Тряпка глотает снотворное и успокоительное горстями, засыпая на постели Птицы в его футболке. Таблетки горьким комом встают в горле.
Серёжа старается забыться в дыме сигарет из заначки Птицы, вместо работы ночью — лечь к мелкому.
Теперь в башне тихо, слышен стук собственных сердец: замедленный, мёртвый почти.
Нет язвительных слов, шелеста крыльев, кусачих поцелуев и ядовитого внимания.
И самого Птицы нет.
Они стараются жить, правда, но боль потери самая острая, вскрывает ежевичные вены каждый день.
Серёжа быстро проскальзывает в комнату, откуда доносятся пробирающие до костей рыдания. Сердце рвёт на кровавые ошмётки, кусок мяса, в котором от человеческого — любовь к Тряпке.
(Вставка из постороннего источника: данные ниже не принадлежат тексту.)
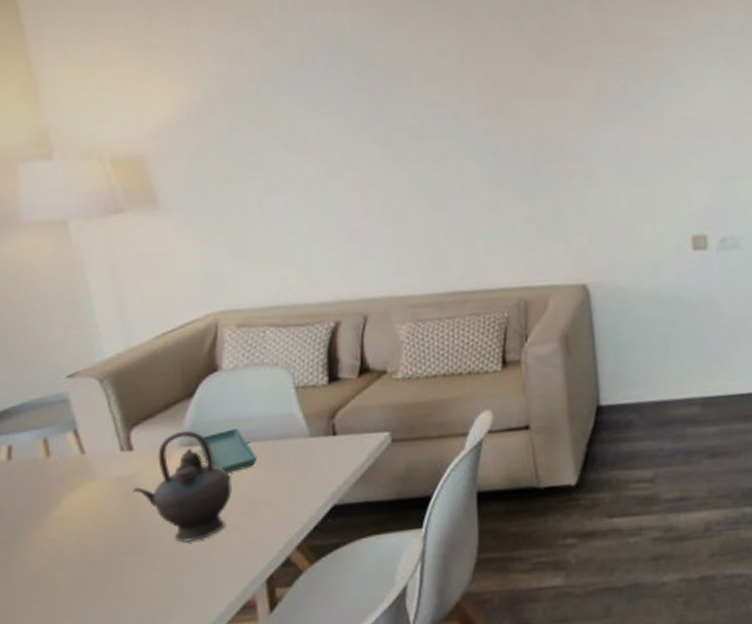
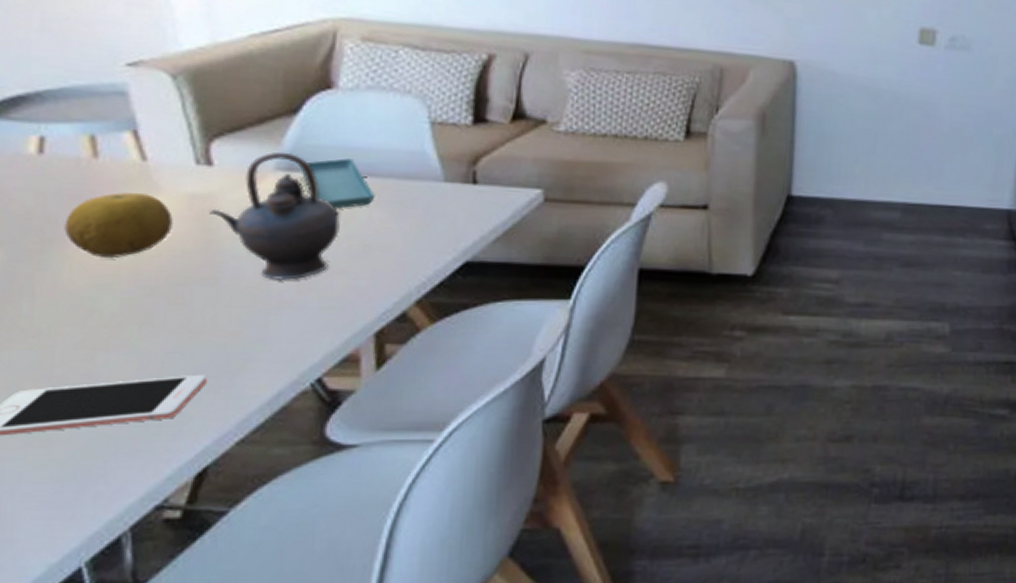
fruit: none [28,481,106,541] -> present [64,192,173,258]

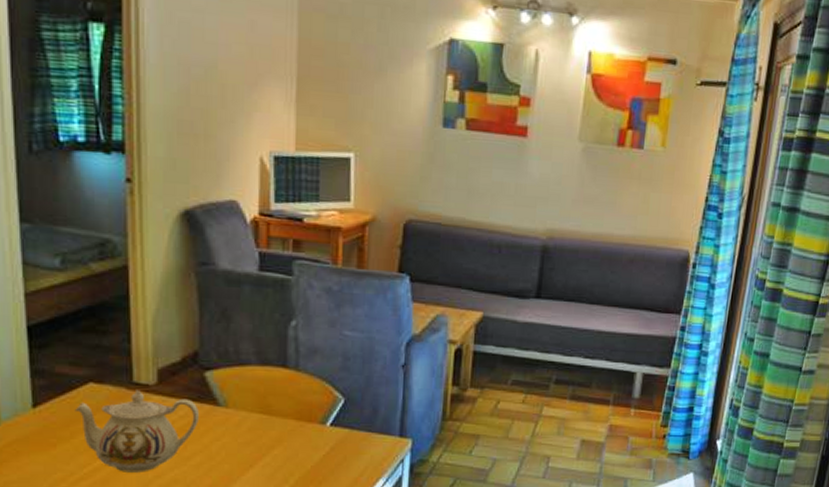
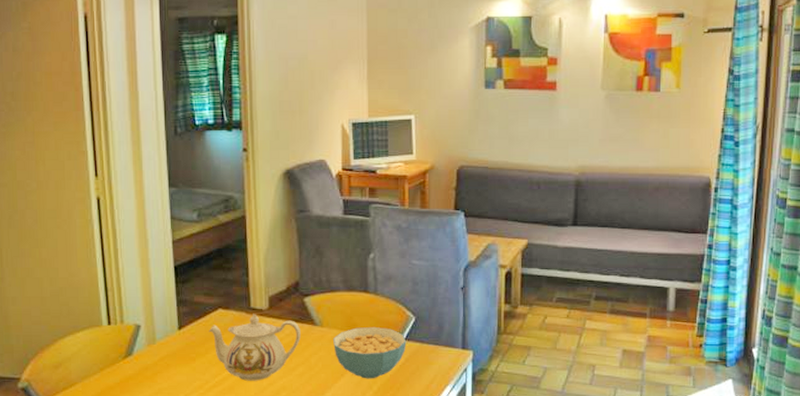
cereal bowl: none [241,408,333,471] -> present [333,326,407,379]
Остальное — стылый дом без хранителя очаг, весь в трещинах и сколах.
— В такие моменты я безумно рад многомиллиардному состоянию, — Серёжа вздыхает под звон ювелирки в пакете и согласный вздох Тряпки с таким же сокровищем в руках. По-другому не назовёшь: Птица подпускает к себе пока лишь с такой данью.
Оказывается, в пернатом гораздо больше от воронов: весной стал таскать в башню различные блестящие штуки, почти что хлам, и грозно шипел на попытки вмешаться, извиняюще протягивая крылья под прикосновения. Потом отжал половину этажа, — будто кто против —, и начал строить гнездо.
Вернее, подобие из пледов, кусков тканей, антиквариата и прочих важных для себя вещей. Особенно ценны переливающиеся цацки.
Птица быстро смекнул, что манипуляции тут не работают, и перестал пускать людей к себе без украшений. Выбора нет — Серёжа с Тряпкой полюбили ювелирные.